**EXERCISE BRIEF**
For the entries that follow, produce an exact copy with no pictures in it.

[Spatial grounding data]
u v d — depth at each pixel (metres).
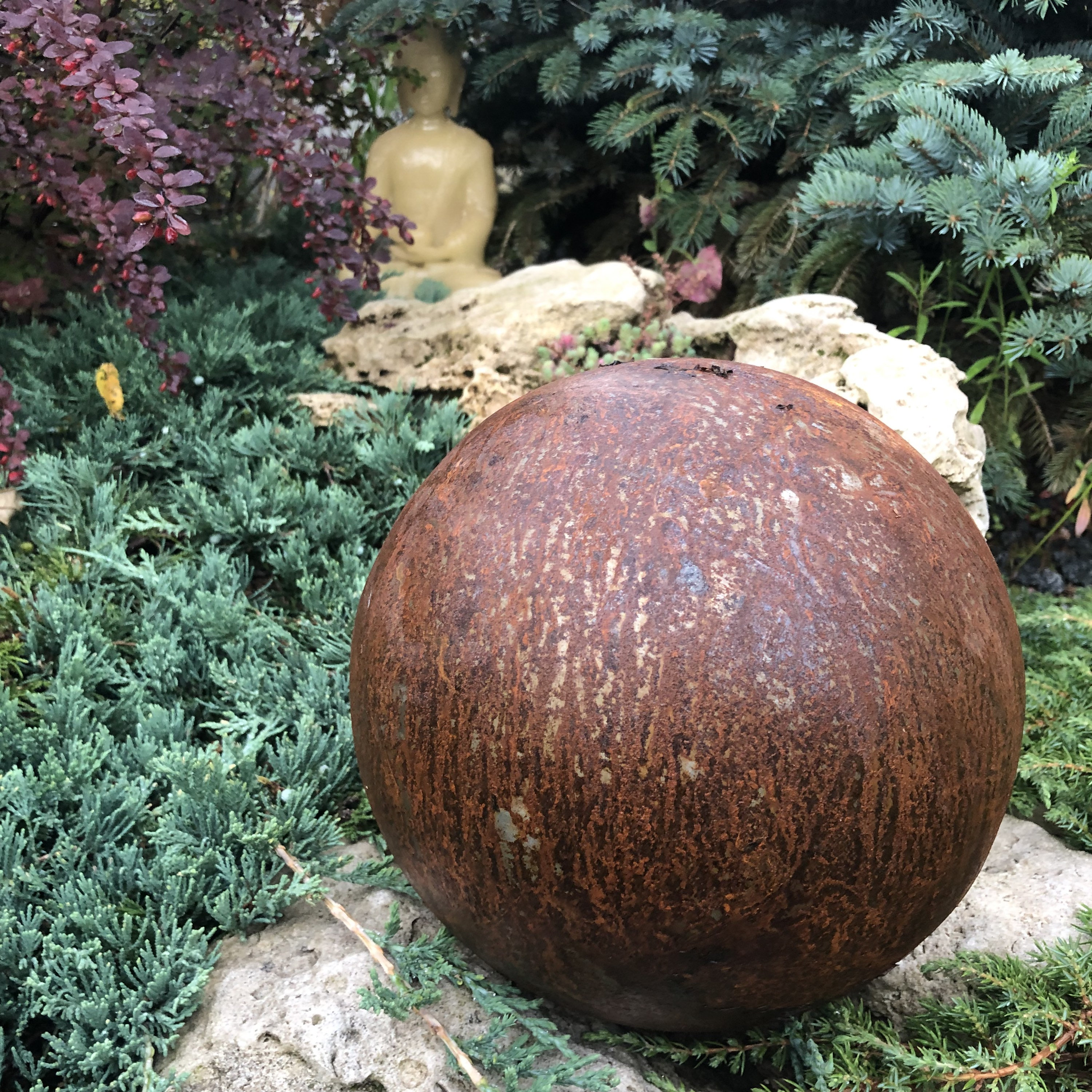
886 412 2.89
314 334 3.99
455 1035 1.71
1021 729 1.63
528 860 1.42
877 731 1.36
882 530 1.46
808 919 1.41
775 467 1.47
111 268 2.95
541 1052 1.66
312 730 2.26
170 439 3.20
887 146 3.41
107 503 2.84
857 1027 1.75
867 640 1.37
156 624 2.57
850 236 3.51
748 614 1.35
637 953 1.45
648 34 3.92
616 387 1.62
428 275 4.57
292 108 3.29
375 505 3.14
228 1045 1.68
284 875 2.02
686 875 1.37
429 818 1.51
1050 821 2.40
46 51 2.42
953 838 1.47
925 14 3.38
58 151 2.98
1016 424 3.57
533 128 5.00
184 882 1.94
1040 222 3.04
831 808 1.35
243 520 2.85
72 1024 1.72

**EXERCISE RESULT**
u v d — depth at each pixel (metres).
886 412 2.89
314 334 3.99
455 1035 1.71
1021 729 1.63
528 860 1.42
877 731 1.36
882 530 1.46
808 919 1.41
775 467 1.47
111 268 2.95
541 1052 1.66
312 730 2.26
170 439 3.20
887 146 3.41
107 503 2.84
857 1027 1.75
867 640 1.37
156 624 2.57
850 236 3.51
748 614 1.35
637 953 1.45
648 34 3.92
616 387 1.62
428 275 4.57
292 108 3.29
375 505 3.14
228 1045 1.68
284 875 2.02
686 875 1.37
429 818 1.51
1050 821 2.40
46 51 2.42
953 838 1.47
925 14 3.38
58 151 2.98
1016 424 3.57
533 128 5.00
184 882 1.94
1040 222 3.04
831 808 1.35
243 520 2.85
72 1024 1.72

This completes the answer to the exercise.